Saved entries
* * * * *
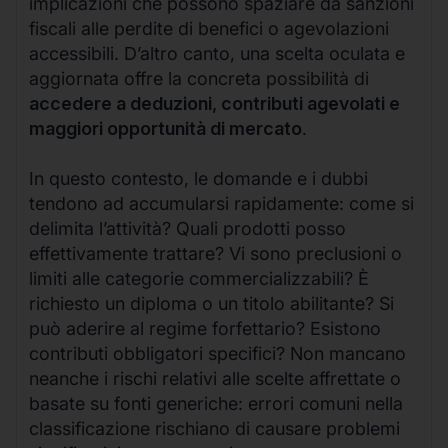
implicazioni che possono spaziare da sanzioni
fiscali alle perdite di benefici o agevolazioni
accessibili. D’altro canto, una scelta oculata e
aggiornata offre la concreta possibilità di
accedere a deduzioni, contributi agevolati e
maggiori opportunità di mercato
.
In questo contesto, le domande e i dubbi
tendono ad accumularsi rapidamente: come si
delimita l’attività? Quali prodotti posso
effettivamente trattare? Vi sono preclusioni o
limiti alle categorie commercializzabili? È
richiesto un diploma o un titolo abilitante? Si
può aderire al regime forfettario? Esistono
contributi obbligatori specifici? Non mancano
neanche i rischi relativi alle scelte affrettate o
basate su fonti generiche: errori comuni nella
classificazione rischiano di causare problemi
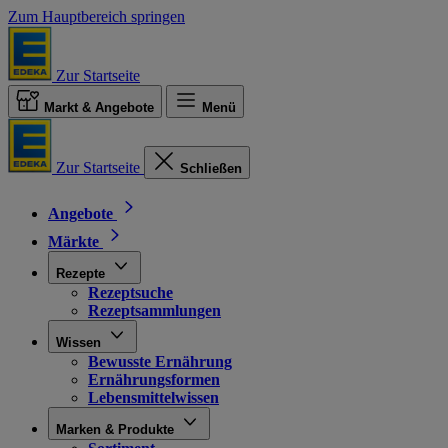
Zum Hauptbereich springen
Zur Startseite
Markt & Angebote
Menü
Zur Startseite
Schließen
Angebote
Märkte
Rezepte
Rezeptsuche
Rezeptsammlungen
Wissen
Bewusste Ernährung
Ernährungsformen
Lebensmittelwissen
Marken & Produkte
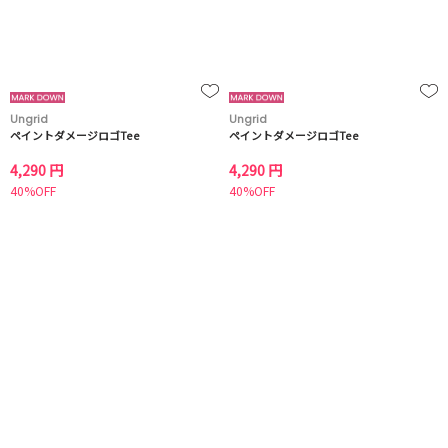
Ungrid
Ungrid
ペイントダメージロゴTee
ペイントダメージロゴTee
4,290 円
4,290 円
40%OFF
40%OFF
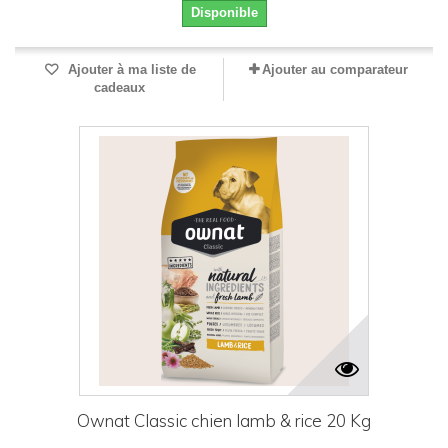
Disponible
Ajouter à ma liste de
Ajouter au comparateur
cadeaux
Ownat Classic chien lamb & rice 20 Kg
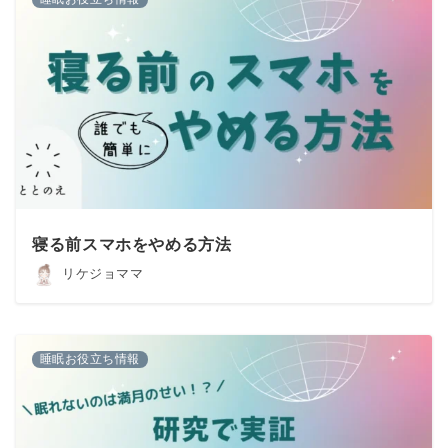
寝る前スマホをやめる方法
リケジョママ
睡眠お役立ち情報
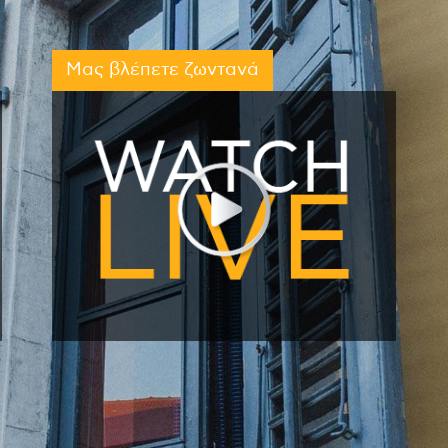
Μας βλέπετε ζωντανά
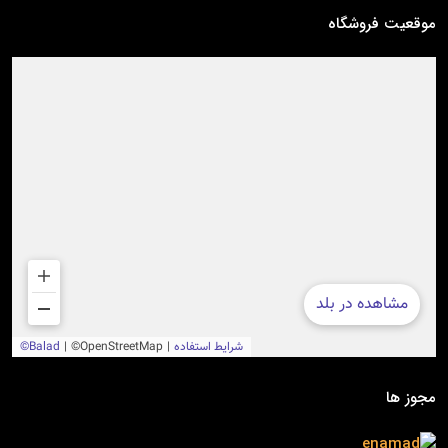
موقعیت فروشگاه
مجوز ها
* * * * *
§ DIRECTIVE
Quote the text read from every row above, line for line, and leave the pictures out.

§ RESPONSE AREA
implicazioni che possono spaziare da sanzioni
fiscali alle perdite di benefici o agevolazioni
accessibili. D’altro canto, una scelta oculata e
aggiornata offre la concreta possibilità di
accedere a deduzioni, contributi agevolati e
maggiori opportunità di mercato
.
In questo contesto, le domande e i dubbi
tendono ad accumularsi rapidamente: come si
delimita l’attività? Quali prodotti posso
effettivamente trattare? Vi sono preclusioni o
limiti alle categorie commercializzabili? È
richiesto un diploma o un titolo abilitante? Si
può aderire al regime forfettario? Esistono
contributi obbligatori specifici? Non mancano
neanche i rischi relativi alle scelte affrettate o
basate su fonti generiche: errori comuni nella
classificazione rischiano di causare problemi
Zum Hauptbereich springen
Zur Startseite
Markt & Angebote
Menü
Zur Startseite
Schließen
Angebote
Märkte
Rezepte
Rezeptsuche
Rezeptsammlungen
Wissen
Bewusste Ernährung
Ernährungsformen
Lebensmittelwissen
Marken & Produkte
Ungrid
Ungrid
ペイントダメージロゴTee
ペイントダメージロゴTee
4,290 円
4,290 円
40%OFF
40%OFF
Disponible
Ajouter à ma liste de
Ajouter au comparateur
cadeaux
Ownat Classic chien lamb & rice 20 Kg
寝る前スマホをやめる方法
リケジョママ
睡眠お役立ち情報
Μας βλέπετε ζωντανά
موقعیت فروشگاه
مجوز ها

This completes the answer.